GamesRadars Andrew Hayward praised the premise of the game as well as the iOS' touch controls. He also named it one of the 50 best iPad games of 2010. Gamezebo praised the iOS version for its aesthetics and gameplay and criticized it for its difficulty like they did with the Steam version; however, while it features the multi-player mode that they criticized the computer version for lacking, they criticized it for its "chaotic" nature and connection issues. IGNs Levi Buchanan found that while it was aesthetically pleasing and fun, it was too difficult. Adrenaline Vault's Michael Smith recommended that iOS device owners buy it, citing quality gameplay, graphics, and music, the latter two he says are good even if certain players do not like 8-bit. While he typically advises readers to "try before you buy" when buying a $5 iOS game, he cites Bit.Trip Beat as an exception.

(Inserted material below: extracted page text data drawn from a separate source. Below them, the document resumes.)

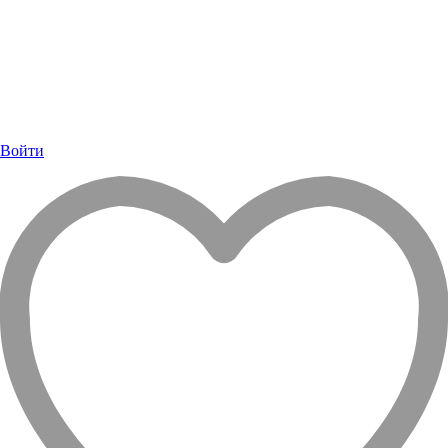
Войти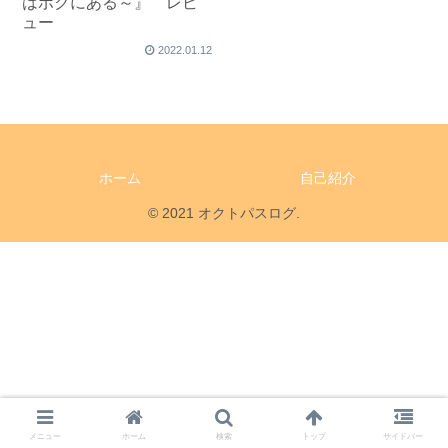
はボクにある～』 レビ
ュー
2022.01.12
ホーム
自己紹介
© 2021 オクトパスログ.
メニュー
ホーム
検索
トップ
サイドバー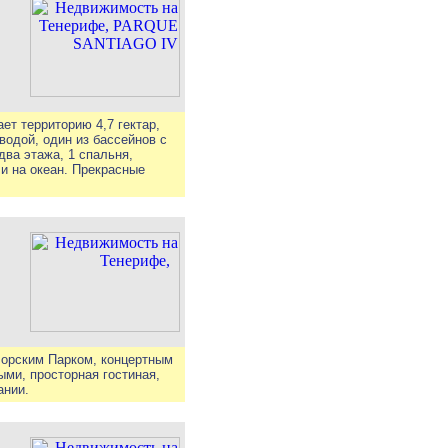
ет территорию 4,7 гектар,
водой, один из бассейнов с
два этажа, 1 спальня,
 и на океан. Прекрасные
Морским Парком, концертным
ыми, просторная гостиная,
ании.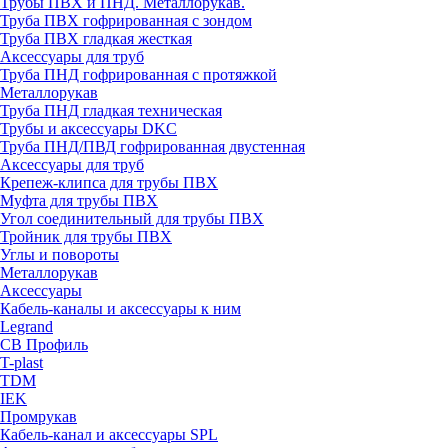
Трубы ПВХ и ПНД. Металлорукав.
Труба ПВХ гофрированная с зондом
Труба ПВХ гладкая жесткая
Аксессуары для труб
Труба ПНД гофрированная с протяжкой
Металлорукав
Труба ПНД гладкая техническая
Трубы и аксессуары DKC
Труба ПНД/ПВД гофрированная двустенная
Аксессуары для труб
Крепеж-клипса для трубы ПВХ
Муфта для трубы ПВХ
Угол соединительный для трубы ПВХ
Тройник для трубы ПВХ
Углы и повороты
Металлорукав
Аксессуары
Кабель-каналы и аксессуары к ним
Legrand
СВ Профиль
T-plast
TDM
IEK
Промрукав
Кабель-канал и аксессуары SPL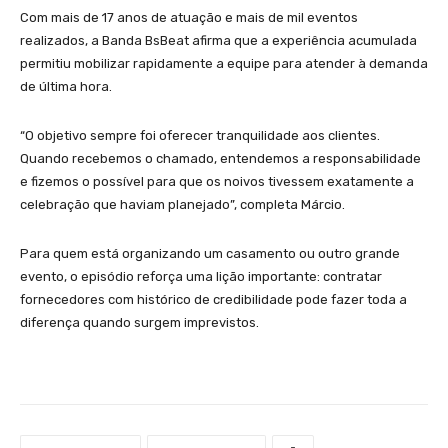
Com mais de 17 anos de atuação e mais de mil eventos
realizados, a Banda BsBeat afirma que a experiência acumulada
permitiu mobilizar rapidamente a equipe para atender à demanda
de última hora.
“O objetivo sempre foi oferecer tranquilidade aos clientes.
Quando recebemos o chamado, entendemos a responsabilidade
e fizemos o possível para que os noivos tivessem exatamente a
celebração que haviam planejado”, completa Márcio.
Para quem está organizando um casamento ou outro grande
evento, o episódio reforça uma lição importante: contratar
fornecedores com histórico de credibilidade pode fazer toda a
diferença quando surgem imprevistos.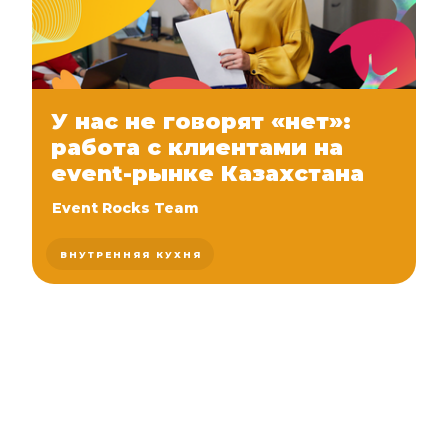
У нас не говорят «нет»:
работа с клиентами на
event-рынке Казахстана
Event Rocks Team
ВНУТРЕННЯЯ КУХНЯ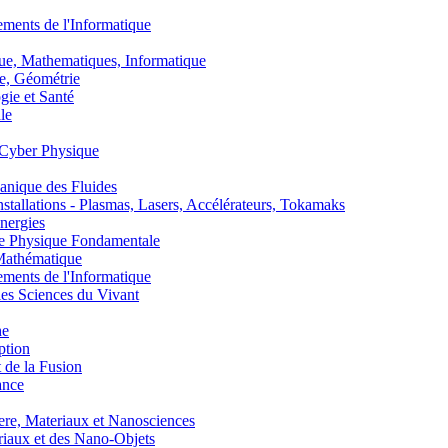
nts de l'Informatique
, Mathematiques, Informatique
, Géométrie
ie et Santé
le
Cyber Physique
nique des Fluides
lations - Plasmas, Lasers, Accélérateurs, Tokamaks
nergies
de Physique Fondamentale
athématique
nts de l'Informatique
s Sciences du Vivant
he
ption
 de la Fusion
ance
, Materiaux et Nanosciences
aux et des Nano-Objets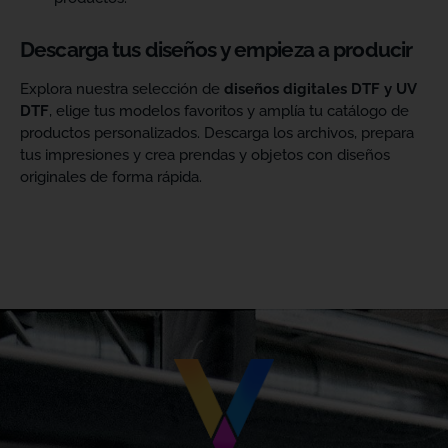
Descarga tus diseños y empieza a producir
Explora nuestra selección de
diseños digitales DTF y UV
DTF
, elige tus modelos favoritos y amplía tu catálogo de
productos personalizados. Descarga los archivos, prepara
tus impresiones y crea prendas y objetos con diseños
originales de forma rápida.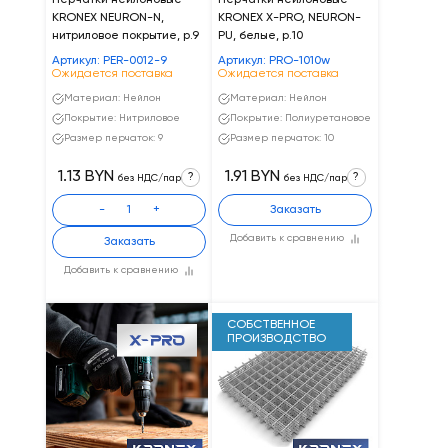
Перчатки нейлоновые
Перчатки нейлоновые
KRONEX NEURON-N,
KRONEX X-PRO, NEURON-
нитриловое покрытие, р.9
PU, белые, р.10
Артикул: PER-0012-9
Артикул: PRO-1010w
Ожидается поставка
Ожидается поставка
Материал: Нейлон
Материал: Нейлон
Покрытие: Нитриловое
Покрытие: Полиуретановое
Размер перчаток: 9
Размер перчаток: 10
1.13 BYN
1.91 BYN
?
?
без НДС/пар
без НДС/пар
-
+
Заказать
Добавить к сравнению
Заказать
Добавить к сравнению
СОБСТВЕННОЕ
ПРОИЗВОДСТВО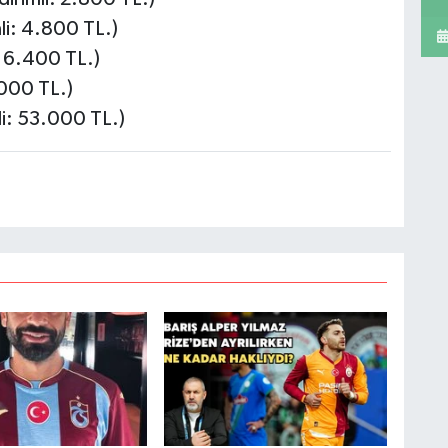
li: 4.800 TL.)
: 6.400 TL.)
.000 TL.)
li: 53.000 TL.)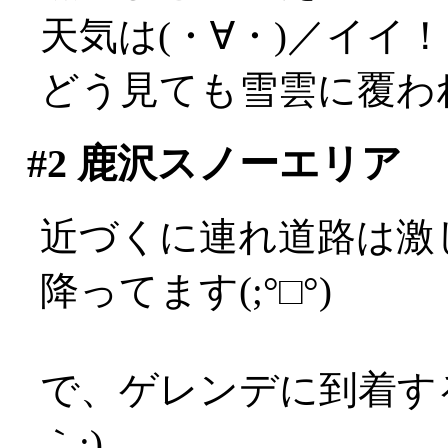
天気は(・∀・)／イイ
どう見ても雪雲に覆わ
#2
鹿沢スノーエリア
近づくに連れ道路は激
降ってます(;°□°)
で、ゲレンデに到着す
｀;)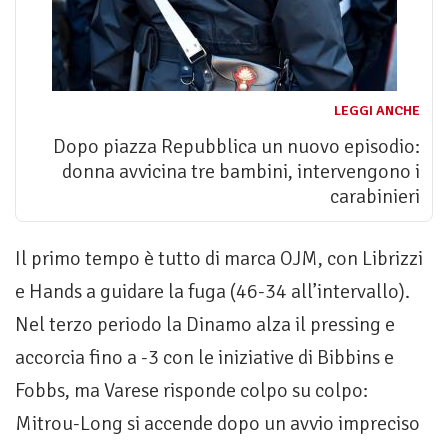
LEGGI ANCHE
Dopo piazza Repubblica un nuovo episodio:
donna avvicina tre bambini, intervengono i
carabinieri
Il primo tempo è tutto di marca OJM, con Librizzi
e Hands a guidare la fuga (46-34 all’intervallo).
Nel terzo periodo la Dinamo alza il pressing e
accorcia fino a -3 con le iniziative di Bibbins e
Fobbs, ma Varese risponde colpo su colpo:
Mitrou-Long si accende dopo un avvio impreciso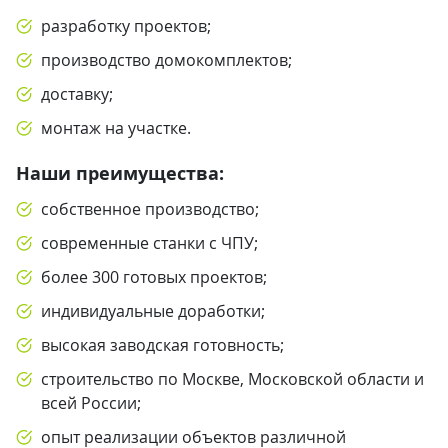
разработку проектов;
производство домокомплектов;
доставку;
монтаж на участке.
Наши преимущества:
собственное производство;
современные станки с ЧПУ;
более 300 готовых проектов;
индивидуальные доработки;
высокая заводская готовность;
строительство по Москве, Московской области и
всей России;
опыт реализации объектов различной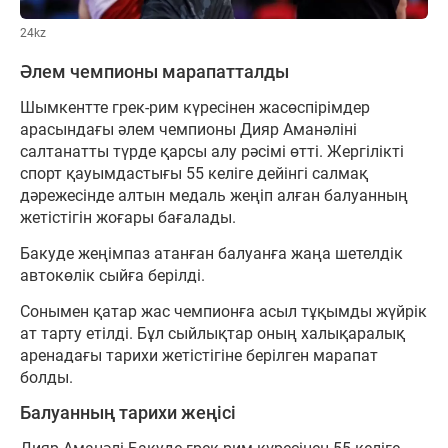
24kz
Әлем чемпионы марапатталды
Шымкентте грек-рим күресінен жасөспірімдер
арасындағы әлем чемпионы Дияр Аманәліні
салтанатты түрде қарсы алу рәсімі өтті. Жергілікті
спорт қауымдастығы 55 келіге дейінгі салмақ
дәрежесінде алтын медаль жеңіп алған балуанның
жетістігін жоғары бағалады.
Бакуде жеңімпаз атанған балуанға жаңа шетелдік
автокөлік сыйға берілді.
Сонымен қатар жас чемпионға асыл тұқымды жүйрік
ат тарту етілді. Бұл сыйлықтар оның халықаралық
аренадағы тарихи жетістігіне берілген марапат
болды.
Балуанның тарихи жеңісі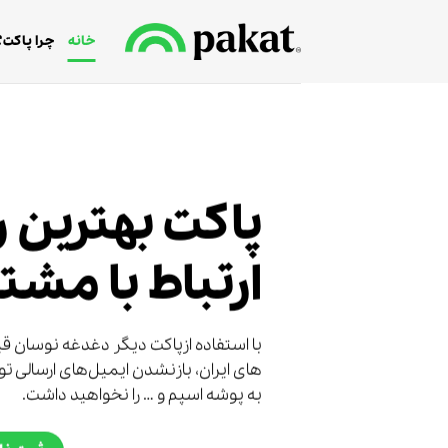
Ski
t
خانه
چرا پاکت؟
conten
پاکت بهترین ر
ارتباط با مشت
های ایران، بازنشدن ایمیل‌های ارسالی تو
به پوشه اسپم و … را نخواهید داشت.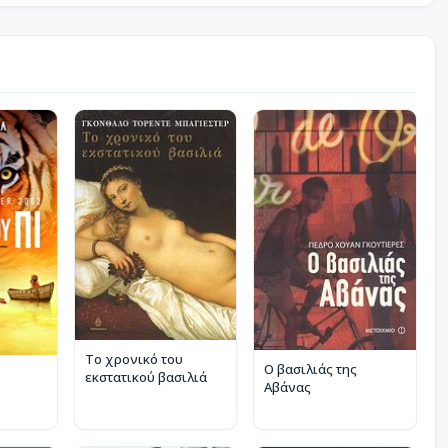
Το χρονικό του
Ο βασιλιάς της
εκστατικού βασιλιά
Αβάνας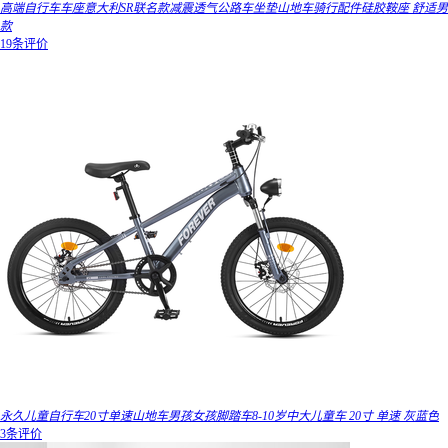
高端自行车车座意大利SR联名款减震透气公路车坐垫山地车骑行配件硅胶鞍座 舒适男
款
19条评价
永久儿童自行车20寸单速山地车男孩女孩脚踏车8-10岁中大儿童车 20寸 单速 灰蓝色
3条评价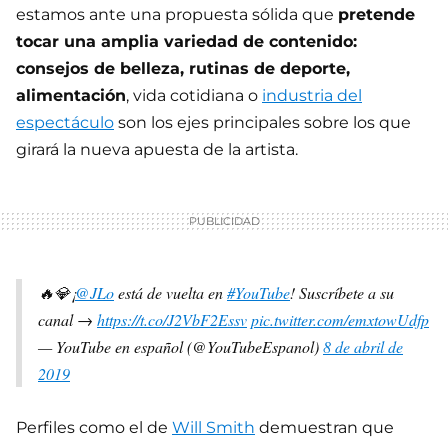
estamos ante una propuesta sólida que
pretende
tocar una amplia variedad de contenido:
consejos de belleza, rutinas de deporte,
alimentación
, vida cotidiana o
industria del
espectáculo
son los ejes principales sobre los que
girará la nueva apuesta de la artista.
🔥💎¡
@JLo
está de vuelta en
#YouTube
! Suscríbete a su
canal →
https://t.co/J2VbF2Essv
pic.twitter.com/emxtowUdfp
— YouTube en español (@YouTubeEspanol)
8 de abril de
2019
Perfiles como el de
Will Smith
demuestran que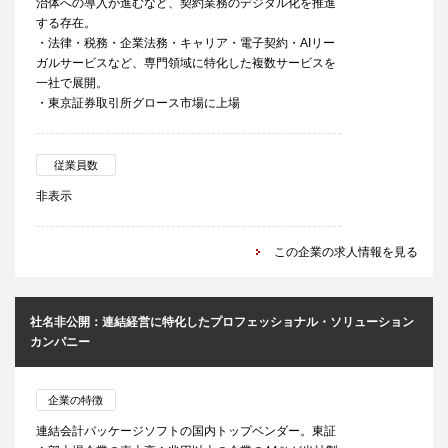
治体への導入が進むなど、契約業務のデジタル化を推進
する存在。
・法律・税務・企業法務・キャリア・電子契約・AIリー
ガルサービスなど、専門領域に特化した複数サービスを
一社で展開。
・東京証券取引所グロース市場に上場
従業員数
非表示
この企業の求人情報を見る
社名非公開：連結経営に特化したプロフェッショナル・ソリューション
カンパニー
企業の特徴
連結会計パッケージソフトの国内トップベンダー。東証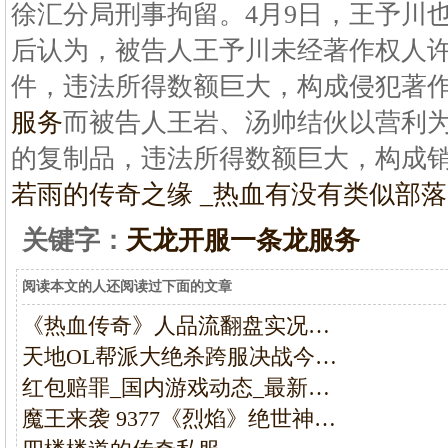
徐汇分局刑事拘留。4月9日，王予川
后认为，被告人王予川未经著作权人
件，违法所得数额巨大，构成侵犯著
服务
而被告人王岩、汤帅结伙以营利
的复制品，违法所得数额巨大，构成
若雨的传奇之缘 _热血
有没有类似部落
关键字：
天龙开服一条龙服务
阅读本文的人还阅读过下面的文章
《热血传奇》人品流翻盘实况…
天地OL帮派大绝杀跨服决战今…
红包赔罪_国内游戏动态_最新…
魔王来袭 9377《烈焰》绝世神…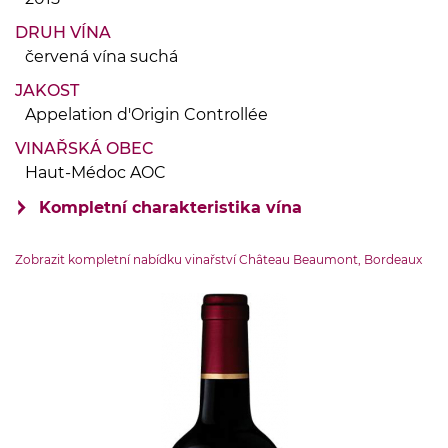
DRUH VÍNA
červená vína suchá
JAKOST
Appelation d'Origin Controllée
VINAŘSKÁ OBEC
Haut-Médoc AOC
Kompletní charakteristika vína
VINIČNÍ TRAŤ
Zobrazit kompletní nabídku vinařství Château Beaumont, Bordeaux
neurčena
OBJEM LÁHVE
0.75 l
ZEMĚ PŮVODU
Francie-Bordeaux
OBSAH CUKRU
do 4 g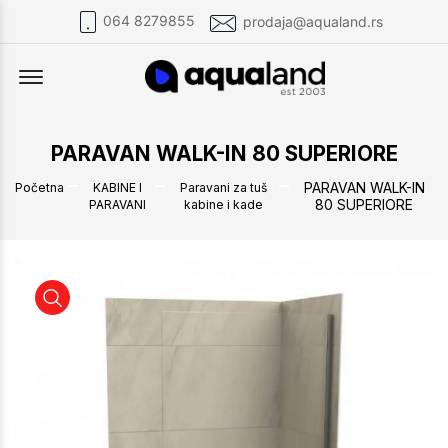
064 8279855
prodaja@aqualand.rs
Offcanvas Menu Open
PARAVAN WALK-IN 80 SUPERIORE
PARAVAN WALK-IN
Početna
KABINE I
Paravani za tuš
80 SUPERIORE
PARAVANI
kabine i kade
PARAVAN WALK-IN 80 SUPERIORE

Ars Technicas Ben Kuchera called the iOS version "near perfect". He described its "rhythm game meets Pong" style as working well on the platform. GamePros Ryan Rigney featured it as one of their App Store Games of the Week of October 1, 2010. They called it a combination of music video game Audiosurf and Pong, praising Gaijin Games for mixing the old with the new. UGO Networks' Jason Cipriano called it addictive in their article on iOS games with achievements. Wireds John Mix Meyer listed it as one of the iPad's "10 Biggest, Baddest Games", commenting that while alone its elements were not strong enough to make a game, combined they are great. It was nominated for the Excellence in Audio award at the Independent Games Festival in 2010; it ultimately lost to Amnesia: The Dark Descent. Game Set Watch's Eric Caoili speculated that if Bit.Trip Beat is successful on the iOS platforms, that Namco Bandai may publish more of them.

===Legacy===
Bit.Trip Beat was the first in a series of six titles. It was followed by Bit.Trip Core, which uses the d-pad to control the gameplay instead of motion controls. The third game in the series is titled Bit.Trip Void, which puts players in control of an 8-bit ball. The fourth game is titled Bit.Trip Runner, the first game to put players in direct control of CommanderVideo. The fifth game in the series is titled Bit.Trip Fate, a side-scrolling on-rails shooter that again puts players in direct control of Commander Video. The final game in the series, Bit.Trip Flux, features similar mechanics and ideas to Beat, including featuring the same guest musician and its Pong-like gameplay. The developer attributes the return to this gameplay mechanic as Commander Video returning to "his simplest energetic state". However, it was designed to be easier than its predecessor, with no Game Over possible.

==Android compatibility issue==
On Android systems running Android Marshmallow or higher, Bit.Trip Beat freezes upon opening. The Android app has not been updated since 2012, and the Bit.Trip Beat Android support email address has stopped responding.